Mic did not tell her. A gust of laughter blew out from the inn, a thin joyous sound, distilled by distance. A dry branch rattled to the ground. The sounds, the swaying moon, the sky flowed racing through her; she was embraced by them also and their kisses bewildered her. The dark trees swung into the sky. There was grass under her hair.

“God, how lovely you are.”

She had slipped somehow from his knees, and he was lying beside her. Her shirt was open to the waist. When had that happened? She couldn’t remember. What did it matter, they had been such fools so long. “Poor Mic,” she murmured, stroking his hair; “and you were being so good.”

“I still am,” Mic said, his voice smothered against her breast.

Vivian was more nearly sober than she had supposed. She understood that it was their past unhappiness, rather than themselves, which was driving them; that they would regret this headlongness afterwards, and that Mic would take the responsibility. Half-intoxicated girls under hedges were not his pattern; whatever heresies he might have followed, he had his own integrities. It was easier to think of this than to remember hers.

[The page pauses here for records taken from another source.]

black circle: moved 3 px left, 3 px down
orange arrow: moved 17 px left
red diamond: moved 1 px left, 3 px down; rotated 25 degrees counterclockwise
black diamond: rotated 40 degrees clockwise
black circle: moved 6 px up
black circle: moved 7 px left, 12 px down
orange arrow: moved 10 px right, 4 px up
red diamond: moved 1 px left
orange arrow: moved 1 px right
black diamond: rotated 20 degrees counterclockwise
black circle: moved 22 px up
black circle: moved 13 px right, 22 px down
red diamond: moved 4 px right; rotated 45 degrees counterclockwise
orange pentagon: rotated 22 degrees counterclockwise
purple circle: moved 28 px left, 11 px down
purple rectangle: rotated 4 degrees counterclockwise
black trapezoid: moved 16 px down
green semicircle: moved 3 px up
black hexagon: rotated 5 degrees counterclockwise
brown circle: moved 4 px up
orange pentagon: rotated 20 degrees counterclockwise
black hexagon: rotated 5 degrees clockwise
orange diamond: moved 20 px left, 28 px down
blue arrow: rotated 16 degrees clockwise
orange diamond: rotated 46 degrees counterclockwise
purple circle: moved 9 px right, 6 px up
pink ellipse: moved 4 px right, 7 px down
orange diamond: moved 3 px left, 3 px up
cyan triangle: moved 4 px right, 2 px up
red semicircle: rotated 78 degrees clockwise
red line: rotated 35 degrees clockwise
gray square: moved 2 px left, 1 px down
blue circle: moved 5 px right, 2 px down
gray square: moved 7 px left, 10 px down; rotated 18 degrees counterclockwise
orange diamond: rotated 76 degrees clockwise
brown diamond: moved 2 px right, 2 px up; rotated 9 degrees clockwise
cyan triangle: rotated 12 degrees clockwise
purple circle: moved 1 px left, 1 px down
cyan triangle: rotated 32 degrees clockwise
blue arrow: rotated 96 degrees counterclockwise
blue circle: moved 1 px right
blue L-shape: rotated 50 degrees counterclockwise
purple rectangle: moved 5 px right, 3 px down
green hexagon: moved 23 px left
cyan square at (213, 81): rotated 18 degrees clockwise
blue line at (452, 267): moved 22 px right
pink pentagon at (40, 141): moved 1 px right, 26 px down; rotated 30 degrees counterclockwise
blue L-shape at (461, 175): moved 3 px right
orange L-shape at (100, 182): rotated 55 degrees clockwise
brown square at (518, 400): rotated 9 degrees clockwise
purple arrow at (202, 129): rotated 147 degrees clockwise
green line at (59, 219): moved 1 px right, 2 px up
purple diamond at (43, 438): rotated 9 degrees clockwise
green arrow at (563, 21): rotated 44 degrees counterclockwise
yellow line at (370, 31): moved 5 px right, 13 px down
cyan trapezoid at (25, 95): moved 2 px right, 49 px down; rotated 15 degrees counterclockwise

“Dear she said gently, “we didn’t mean it to be like this.”

Mic whispered, “I know. Oh, Christ, don’t go away,” and kissed her mouth.

It was hard to think while he was making love to her. He was without clumsiness, even when he was uncertain or deeply moved. She could not tell whether it came from instinct or experience. It was as if they had remembered and longed for one another for many years. She moved her head a little and said, “I’ll come back again.”

“You’ll never come back.” He pressed the words on her lips like kisses. “You’ve too much sense to come back, if I let you go.”

“I love you.”

His arm slackened, and he caught his breath. “Oh, God, you’re drunk. Don’t say it if it isn’t true, I—love you so much.”

“Of course I love you. You know I do. Look at me.”

“Don’t. You wouldn’t, if—”

“It’s too late for any ifs.”

“Kiss me,” he said.

She murmured, hardly remembering while she spoke what she was trying to say. “Let’s go back to the inn.”

“Stay a little. Just let me hold you: I’ve wanted you so.”

“But not like this. It’s true, isn’t it?” With what seemed an enormous effort she sat up, throwing back her hair. “Mic, I’ve got a pain with hunger. And you can’t keep ham and eggs.”